### TASK OBJECTIVE
State the number of lines with "буржуазного" in the listing, leaving out everything else.

### RECORD EXCERPTS
= Beginning of Section =
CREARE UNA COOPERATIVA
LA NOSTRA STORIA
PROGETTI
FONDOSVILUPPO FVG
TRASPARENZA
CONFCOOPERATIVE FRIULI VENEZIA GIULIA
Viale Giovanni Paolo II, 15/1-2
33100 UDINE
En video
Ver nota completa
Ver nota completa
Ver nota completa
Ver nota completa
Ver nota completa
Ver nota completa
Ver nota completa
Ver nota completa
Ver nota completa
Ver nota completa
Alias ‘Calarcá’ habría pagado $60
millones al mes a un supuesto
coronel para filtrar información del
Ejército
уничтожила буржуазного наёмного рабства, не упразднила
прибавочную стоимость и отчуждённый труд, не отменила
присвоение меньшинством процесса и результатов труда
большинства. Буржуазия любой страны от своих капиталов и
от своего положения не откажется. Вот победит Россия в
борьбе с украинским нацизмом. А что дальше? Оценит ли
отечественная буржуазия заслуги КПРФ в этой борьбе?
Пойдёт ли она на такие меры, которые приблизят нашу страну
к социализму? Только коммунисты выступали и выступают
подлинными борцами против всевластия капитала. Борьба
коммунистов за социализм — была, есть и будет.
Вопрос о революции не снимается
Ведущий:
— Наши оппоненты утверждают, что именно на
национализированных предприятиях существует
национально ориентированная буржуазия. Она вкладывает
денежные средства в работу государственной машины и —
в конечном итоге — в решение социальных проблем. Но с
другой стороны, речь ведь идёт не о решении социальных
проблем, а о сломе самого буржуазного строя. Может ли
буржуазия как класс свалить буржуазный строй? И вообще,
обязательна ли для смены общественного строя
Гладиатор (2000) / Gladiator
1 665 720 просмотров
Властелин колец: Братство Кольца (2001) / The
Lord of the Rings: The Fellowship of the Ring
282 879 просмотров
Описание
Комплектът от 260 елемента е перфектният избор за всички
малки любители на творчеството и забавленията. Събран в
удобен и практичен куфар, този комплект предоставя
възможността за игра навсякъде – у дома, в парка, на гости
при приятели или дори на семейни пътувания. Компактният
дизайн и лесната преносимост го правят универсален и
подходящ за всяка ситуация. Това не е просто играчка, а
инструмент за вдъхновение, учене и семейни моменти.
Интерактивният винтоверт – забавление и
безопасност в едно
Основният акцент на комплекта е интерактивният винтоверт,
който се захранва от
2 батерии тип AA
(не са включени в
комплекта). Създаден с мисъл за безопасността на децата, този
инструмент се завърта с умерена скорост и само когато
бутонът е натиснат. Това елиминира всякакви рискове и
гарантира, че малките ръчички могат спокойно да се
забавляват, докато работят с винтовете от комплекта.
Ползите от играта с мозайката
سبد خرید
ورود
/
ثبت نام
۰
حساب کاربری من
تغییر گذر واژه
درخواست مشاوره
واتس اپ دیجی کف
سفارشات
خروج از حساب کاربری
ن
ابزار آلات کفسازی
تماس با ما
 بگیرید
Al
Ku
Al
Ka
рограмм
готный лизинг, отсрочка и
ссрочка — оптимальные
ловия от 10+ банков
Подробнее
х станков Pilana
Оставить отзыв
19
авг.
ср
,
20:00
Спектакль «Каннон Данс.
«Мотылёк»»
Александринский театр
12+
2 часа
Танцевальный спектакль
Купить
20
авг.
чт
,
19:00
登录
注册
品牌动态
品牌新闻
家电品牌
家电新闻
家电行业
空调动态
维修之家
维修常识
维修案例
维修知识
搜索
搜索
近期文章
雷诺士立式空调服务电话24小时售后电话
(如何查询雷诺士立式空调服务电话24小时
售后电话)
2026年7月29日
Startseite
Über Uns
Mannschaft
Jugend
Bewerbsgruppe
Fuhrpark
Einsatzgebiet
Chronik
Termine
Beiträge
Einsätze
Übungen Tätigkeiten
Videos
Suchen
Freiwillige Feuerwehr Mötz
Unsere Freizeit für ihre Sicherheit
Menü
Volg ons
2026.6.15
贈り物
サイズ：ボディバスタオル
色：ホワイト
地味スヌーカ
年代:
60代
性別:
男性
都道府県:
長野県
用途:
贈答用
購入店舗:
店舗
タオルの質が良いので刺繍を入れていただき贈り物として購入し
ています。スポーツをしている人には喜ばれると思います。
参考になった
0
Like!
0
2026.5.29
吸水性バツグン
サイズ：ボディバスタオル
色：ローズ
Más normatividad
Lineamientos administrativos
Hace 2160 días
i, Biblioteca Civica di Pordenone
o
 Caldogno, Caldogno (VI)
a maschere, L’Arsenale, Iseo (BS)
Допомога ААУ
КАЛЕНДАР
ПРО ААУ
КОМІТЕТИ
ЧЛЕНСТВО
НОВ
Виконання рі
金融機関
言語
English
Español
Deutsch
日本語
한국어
= End of Section =
### RESULT FOR THIS TASK
2